From 2003 until April 2012, the association published a guest-curated journal titled Printed Project multiple times a year. They have also tried app development, with the 'Artconnect app', made with artist Aideen Barry in 2012 and a social network, the 'Common Room Social Network for the Visual Arts', in 2010. They have previously administered arts studios grants on behalf of the Arts Council of Ireland.

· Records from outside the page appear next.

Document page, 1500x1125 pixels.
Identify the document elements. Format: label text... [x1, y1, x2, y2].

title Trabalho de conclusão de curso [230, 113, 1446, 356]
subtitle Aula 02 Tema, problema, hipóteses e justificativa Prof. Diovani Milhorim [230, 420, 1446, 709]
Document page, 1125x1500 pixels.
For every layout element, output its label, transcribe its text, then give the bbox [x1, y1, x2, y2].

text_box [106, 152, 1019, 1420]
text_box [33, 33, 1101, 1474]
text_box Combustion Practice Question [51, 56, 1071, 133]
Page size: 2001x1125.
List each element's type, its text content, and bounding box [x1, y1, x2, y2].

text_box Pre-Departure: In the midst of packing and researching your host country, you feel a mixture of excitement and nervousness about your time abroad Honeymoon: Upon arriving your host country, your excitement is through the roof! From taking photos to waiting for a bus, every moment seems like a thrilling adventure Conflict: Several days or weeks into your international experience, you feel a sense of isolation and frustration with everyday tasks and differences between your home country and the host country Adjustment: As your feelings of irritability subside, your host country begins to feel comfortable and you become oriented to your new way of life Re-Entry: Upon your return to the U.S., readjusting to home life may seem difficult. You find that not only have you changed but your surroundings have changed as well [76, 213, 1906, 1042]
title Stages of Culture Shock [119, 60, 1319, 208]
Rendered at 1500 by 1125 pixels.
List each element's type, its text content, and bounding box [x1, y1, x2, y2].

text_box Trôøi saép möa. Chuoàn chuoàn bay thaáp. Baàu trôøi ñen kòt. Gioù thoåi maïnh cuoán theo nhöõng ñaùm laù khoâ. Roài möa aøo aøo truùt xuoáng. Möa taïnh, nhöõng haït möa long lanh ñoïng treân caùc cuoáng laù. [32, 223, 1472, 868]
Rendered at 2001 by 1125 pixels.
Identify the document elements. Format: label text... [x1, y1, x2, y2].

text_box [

===Definition of professional artist===
Additionally, the VAI has created a specific definition of what it deems to be a professional artist in Ireland, with any 3 out of 7 criteria met to qualify:
- "Degree or Diploma from a recognised third level college in Fine Art or an Associated Visual Arts Discipline
- One-person visual arts show(s) (including time based events) in a publicly funded (Arts Council, Local Authority, Government funded) visual arts space. Non-visual arts spaces do not qualify unless the exhibition is part of an acknowledged visual arts programme.
- Your visual arts practice had caused your participation in a visual art's exhibition/event which was selected by a jury in which professional artists or recognised curators participated.
- Your visual art work has been purchased by Government, local authority, museum or corporate client for inclusion in a recognised collection.
- Your visual art work has been commissioned by Government, local authority, museum or corporate client for inclusion in a recognised collection..
- You have been awarded a bursary, residency, materials grant or otherwise grant aided by the Arts Council/Arts Council of Northern Ireland or other funding body based on your visual arts practice..
- Have been awarded tax-exempt status based on your visual arts practice by the Revenue Commissioners, or are on schedule D as a self-employed artist in Northern Ireland."

==Campaigns==
In 2015 the VAI researched and surveyed artists and galleries to discover that "in almost 80 per cent of cases artists received no fee for their participation" in exhibitions. They led a campaign titled: "Ask! Has the Artist Been Paid?" which led to the Arts Council requiring artists fees to all funded organisations. The organisation has been an active whistleblower on this issue, naming the National Gallery of Ireland as a culprit in not paying artists, even though the exhibition requires a paid ticket.

Launched in 2017 as part of an Irish government pilot scheme, and now a permanent one, artists can receive jobseeker's allowance as artists, with the VAI and the Irish Writers Centre officially determining eligibility. The VAI welcomed this move and reported that an important additional gain was that "it grants professional status, which in turn recognizes the special circumstances that artists encounter in their search for commissions and employment."

== Bibliography ==
- Maharaj, Sarat (Editor). Farewell to Post-Colonialism, Printed Project v. 11. Dublin, Ireland: Visual Artists Ireland, 2009.
- Kelly, Noel, Niamh Looney, and Jason Oakley. The Manual: A Survival Guide for Visual Artists. Dublin: Visual Artists Ireland, 2015. ISBN 9781907683138
- Kelly, Noel, and Sean Kissane. Creative Ireland: the visual arts, contemporary visual arts in Ireland 2000-2011. Dublin: Visual Artists Ireland / Printed Project, 2011. ISBN 9781907683114
- MacDonagh, Eileen. Meitheal: Sculpture Symposia Ireland. Dublin, Ireland: Sculptors Society of Ireland, 1988. ISBN 9780946549108
- Mirza, Munira (Editor). Artistic Freedom Anxiety and Aspiration, Printed Project v. 8. Dublin, Ireland: Visual Artists Ireland, 2008.
- A City Guide to Sculpture in Dublin. Dublin: Sculptors Society of Ireland, 1999. ISBN 9780946549153
- Shaw, Lytle (Editor). The Conceptual North Pole, Printed Project v. 14. Dublin, Ireland: Visual Artists Ireland, 2010. ISBN 9781907683107
- Vidokle, Anton and Tirdad Zolghadr (Editors). I Can't Work Like This, Printed Project v. 6. Dublin, Ireland: Visual Artists Ireland, 2007.